CIOs are in prime position to help their organisations get better at delivering services. The technology that was originally developed to provide ITSM can now provide all the support required by other functions in a holistic way, commonly known as Enterprise Service Management (ESM). To take advantage, CIOs should consider the following four steps:

1. Build a business case for enterprise service management

Achieving integrated service delivery across the enterprise needs some high-level buy-in, so CIOs need to build a persuasive case for it. This should be based on the costs-savings that can be achieved by avoiding duplication of systems across the various service functions.

2. Carry out an application review

CIOs should consider carrying out an application review across the business. As this can generally be achieved by the IT team without the involvement of other functions, it’s often a good starting point for building the business case.

3. Create a consistent user experience that mimics the ‘consumerised’ experience

CIOs are often ahead of the game on this one: much of IT support is already delivered via self-service portals which closely resemble consumer services. The logical next step is to extend this portal to other business services across the enterprise, often known as a ‘concierge service’: a single, easy-to-use portal.

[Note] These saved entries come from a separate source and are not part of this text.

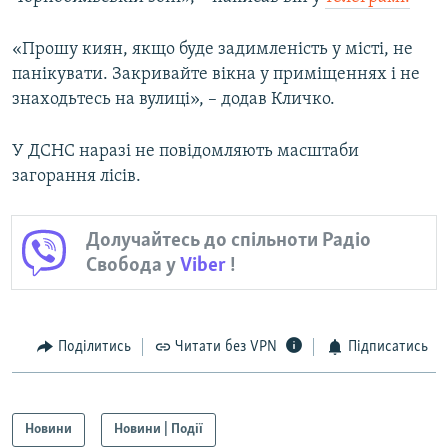
Усі сайти RFE/RL
«Прошу киян, якщо буде задимленість у місті, не
панікувати. Закривайте вікна у приміщеннях і не
знаходьтесь на вулиці», – додав Кличко.
У ДСНС наразі не повідомляють масштаби
загорання лісів.
Долучайтесь до спільноти Радіо
Свобода у
Viber
!
Поділитись
Читати без VPN
Підписатись
Новини
Новини | Події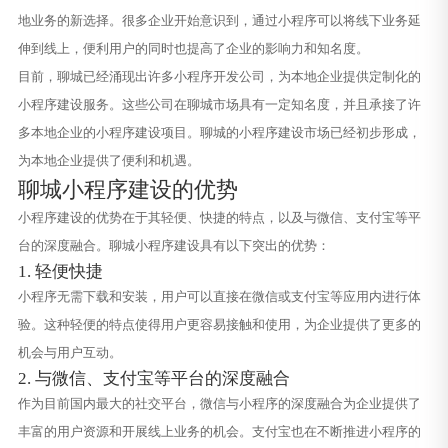
地业务的新选择。很多企业开始意识到，通过小程序可以将线下业务延
伸到线上，便利用户的同时也提高了企业的影响力和知名度。
目前，聊城已经涌现出许多小程序开发公司，为本地企业提供定制化的
小程序建设服务。这些公司在聊城市场具有一定知名度，并且承接了许
多本地企业的小程序建设项目。聊城的小程序建设市场已经初步形成，
为本地企业提供了便利和机遇。
聊城小程序建设的优势
小程序建设的优势在于其轻便、快捷的特点，以及与微信、支付宝等平
台的深度融合。聊城小程序建设具有以下突出的优势：
1. 轻便快捷
小程序无需下载和安装，用户可以直接在微信或支付宝等应用内进行体
验。这种轻便的特点使得用户更容易接触和使用，为企业提供了更多的
机会与用户互动。
2. 与微信、支付宝等平台的深度融合
作为目前国内最大的社交平台，微信与小程序的深度融合为企业提供了
丰富的用户资源和开展线上业务的机会。支付宝也在不断推进小程序的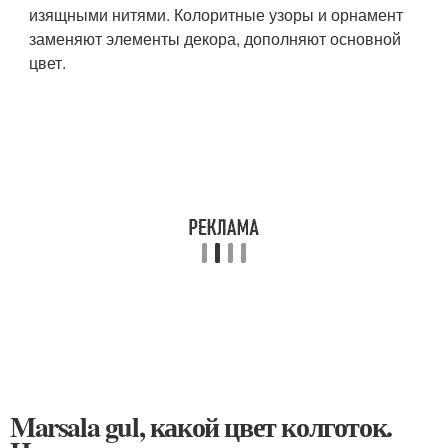
изящными нитями. Колоритные узоры и орнамент
заменяют элементы декора, дополняют основной
цвет.
Marsala gul, какой цвет колготок.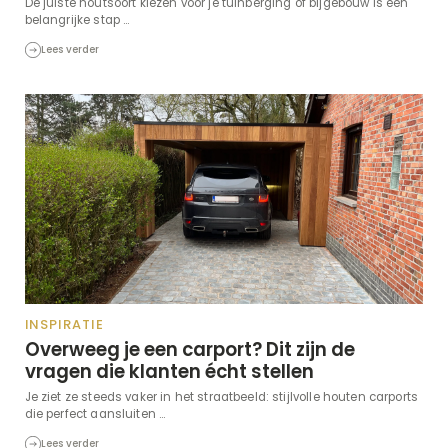
De juiste houtsoort kiezen voor je tuinberging of bijgebouw is een
belangrijke stap ...
Lees verder
INSPIRATIE
Overweeg je een carport? Dit zijn de
vragen die klanten écht stellen
Je ziet ze steeds vaker in het straatbeeld: stijlvolle houten carports
die perfect aansluiten ...
Lees verder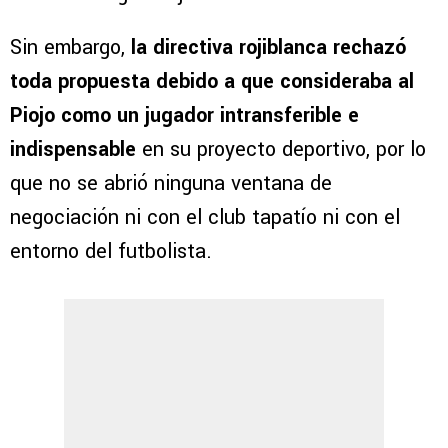
Sin embargo,
la directiva rojiblanca rechazó
toda propuesta debido a que consideraba al
Piojo como un jugador intransferible e
indispensable
en su proyecto deportivo, por lo
que no se abrió ninguna ventana de
negociación ni con el club tapatío ni con el
entorno del futbolista.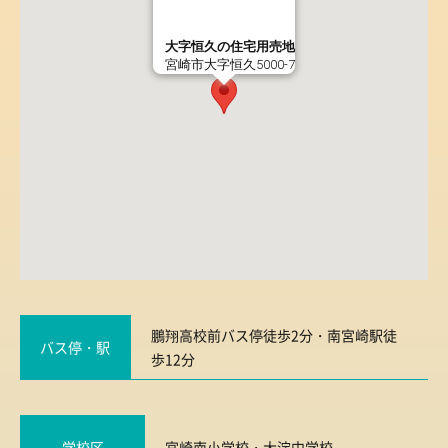
大字恒久の住宅用売地
宮崎市大字恒久5000-7
鵬翔高校前バス停徒歩2分・南宮崎駅徒
バス停・駅
歩12分
学校区
宮崎南小学校
・
大淀中学校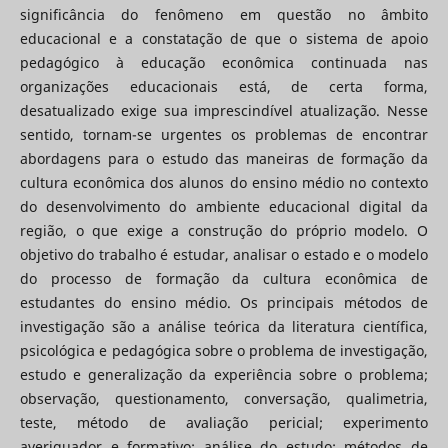
significância do fenômeno em questão no âmbito
educacional e a constatação de que o sistema de apoio
pedagógico à educação econômica continuada nas
organizações educacionais está, de certa forma,
desatualizado exige sua imprescindível atualização. Nesse
sentido, tornam-se urgentes os problemas de encontrar
abordagens para o estudo das maneiras de formação da
cultura econômica dos alunos do ensino médio no contexto
do desenvolvimento do ambiente educacional digital da
região, o que exige a construção do próprio modelo. O
objetivo do trabalho é estudar, analisar o estado e o modelo
do processo de formação da cultura econômica de
estudantes do ensino médio. Os principais métodos de
investigação são a análise teórica da literatura científica,
psicológica e pedagógica sobre o problema de investigação,
estudo e generalização da experiência sobre o problema;
observação, questionamento, conversação, qualimetria,
teste, método de avaliação pericial; experimento
averiguador e formativo; análise do estudo; métodos de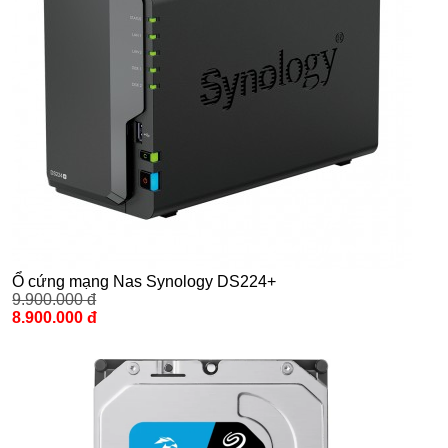
Ổ cứng mạng Nas Synology DS224+
9.900.000 đ
8.900.000 đ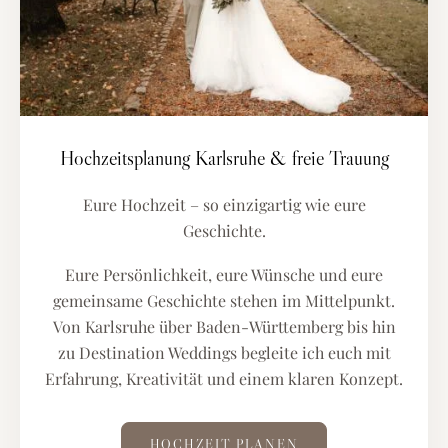
Hochzeitsplanung Karlsruhe & freie Trauung
Eure Hochzeit – so einzigartig wie eure
Geschichte.
Eure Persönlichkeit, eure Wünsche und eure
gemeinsame Geschichte stehen im Mittelpunkt.
Von Karlsruhe über Baden-Württemberg bis hin
zu Destination Weddings begleite ich euch mit
Erfahrung, Kreativität und einem klaren Konzept.
HOCHZEIT PLANEN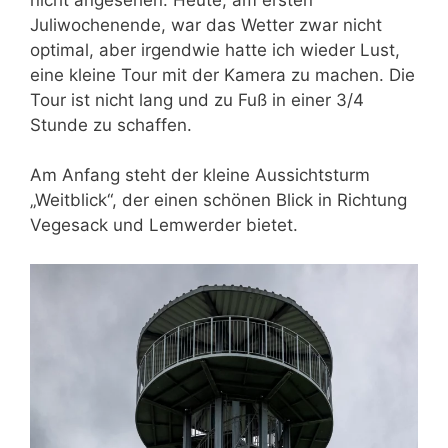
Juliwochenende, war das Wetter zwar nicht
optimal, aber irgendwie hatte ich wieder Lust,
eine kleine Tour mit der Kamera zu machen. Die
Tour ist nicht lang und zu Fuß in einer 3/4
Stunde zu schaffen.
Am Anfang steht der kleine Aussichtsturm
„Weitblick“, der einen schönen Blick in Richtung
Vegesack und Lemwerder bietet.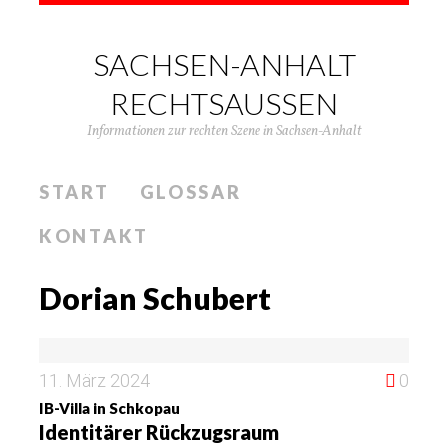
SACHSEN-ANHALT
RECHTSAUSSEN
Informationen zur rechten Szene in Sachsen-Anhalt
START
GLOSSAR
KONTAKT
Dorian Schubert
11. März 2024
0
IB-Villa in Schkopau
Identitärer Rückzugsraum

4. Use tools that will generate rapid results

CIOs know the benefits of being able to demonstrate rapid but reliable results, including getting buy-in from senior decision makers and high levels of user satisfaction. They should consider using the new generation of tools for ESM development which accelerate development across the enterprise.

All those years of ‘have you turned it on and off again’ jokes and being known as the unhelpful IT department have in the end paid dividends for CIOs – meaning they are now in a prime position to help their organisation get better at delivering services.